How would I go about calculating $$\lim_{n\to\infty}\frac{\left(1 + \frac11\right)^1 + \left(1 + \frac12\right)^2 + \left(1 + \frac13\right)^3 + \cdots + \left(1 + \frac1n\right)^n}n$$ and $$\lim_{n\to\infty} \frac n{\left(1 + \frac11\right)^1 + \left(1 + \frac12\right)^2 + \left(1 + \frac13\right)^3 + \cdots + \left(1 + \frac1n\right)^n}$$
These limits have to do with $e$ but I don't know how to begin with them.
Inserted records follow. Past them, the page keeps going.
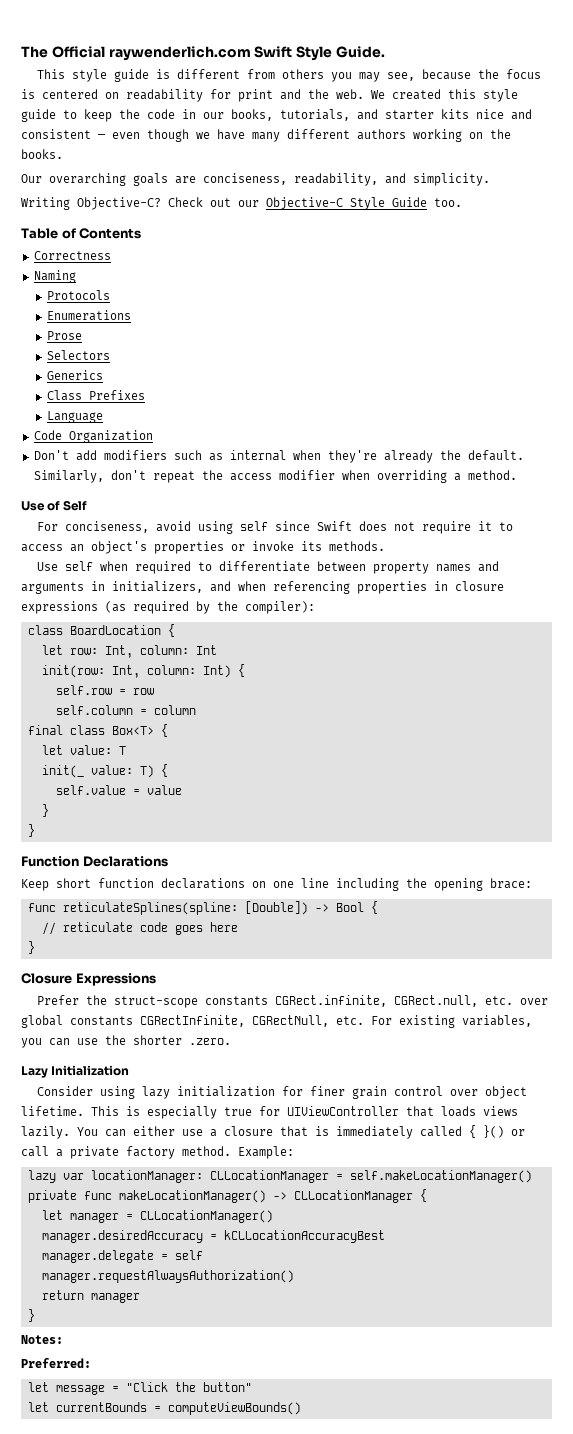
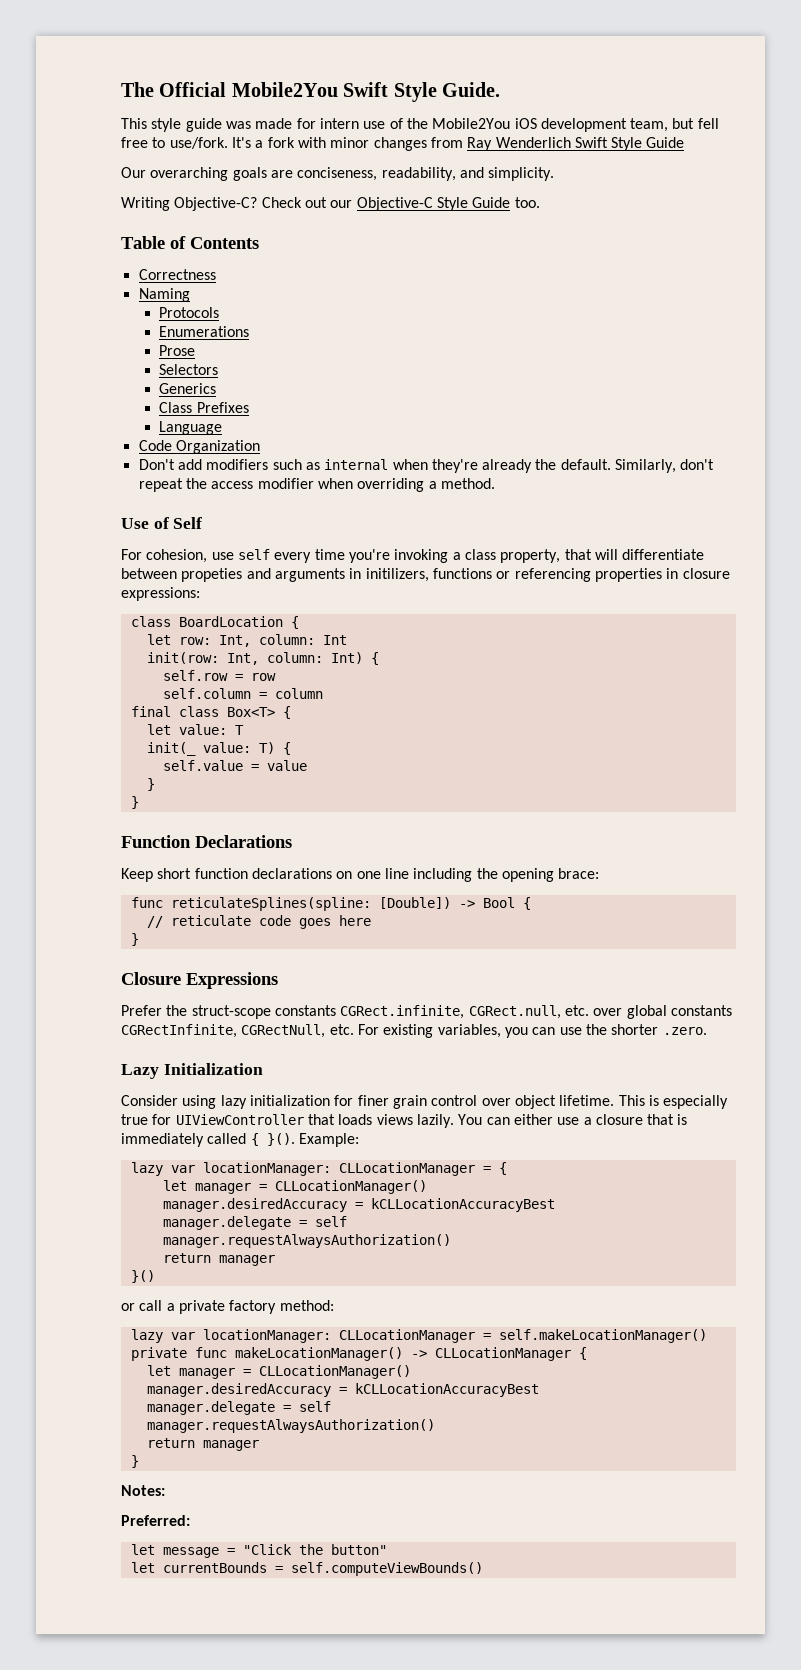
[108,46,251,61] raywenderlich.com -> [231,82,338,97] Mobile2You
[155,69,541,82] [21,89,518,102] [21,109,532,122] [21,129,511,142] [21,149,63,159] is different from others you may see, because the focus is centered on readability for print and the web. We created this style guide to keep the code in our books, tutorials, and starter kits nice and consistent — even though we have many different authors working on the books. -> [225,118,719,132] [121,137,685,151] was made for intern use of the Mobile2You iOS development team, but fell free to use/fork. It's a fork with minor changes from Ray Wenderlich Swift Style Guide
[64,521,513,534] [21,541,385,554] [36,561,499,574] [21,581,504,594] [21,601,315,614] conciseness, avoid using self since Swift does not require it to access an object's properties or invoke its methods. // Use self when required to differentiate between property names and arguments in initializers, and when referencing properties in closure expressions (as required by the compiler): -> [146,549,705,563] [121,568,730,582] [121,587,200,601] cohesion, use self every time you're invoking a class property, that will differentiate between propeties and arguments in initilizers, functions or referencing properties in closure expressions:
(476, 1131) none -> [266,1133,359,1147] [130,1162,507,1176] [162,1180,427,1194] [162,1198,555,1212] [162,1216,347,1230] [162,1234,451,1248] [162,1253,275,1266] }(). Example: // lazy var locationManager: CLLocationManager = { // let manager = CLLocationManager() // manager.desiredAccuracy = kCLLocationAccuracyBest // manager.delegate = self // manager.requestAlwaysAuthorization() // return manager //
(504, 1131) none -> (155, 1276) //
[182,1146,294,1159] method. Example: -> [279,1300,334,1311] method:
[167,1402,301,1415] computeViewBounds() -> [290,1562,483,1576] self.computeViewBounds()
Thanks for any help.
Since $\lim_{n \to \infty} \Bigl(1+\frac{1}{n}\Bigr)^n = e$, the upper limit is just $e$ also, and the lower limit, being its reciprocal, is $1/e$.
Note that for any $\varepsilon > 0$, you can find an $N$ such that for all $k > N$, $\Bigl(1+\frac{1}{k}\Bigr)^k$ is within $\varepsilon/2$ of $e$. If the first $N$ terms have an average that differs from $e$ by $m\varepsilon$, for some $m$, then you can simply tack on another $2mN$ terms to get the average within $\varepsilon$ of $e$. This establishes that the limit of the average is $e$, also.
The foregoing is by no means a rigorous demonstration, but perhaps you will find it convincing enough.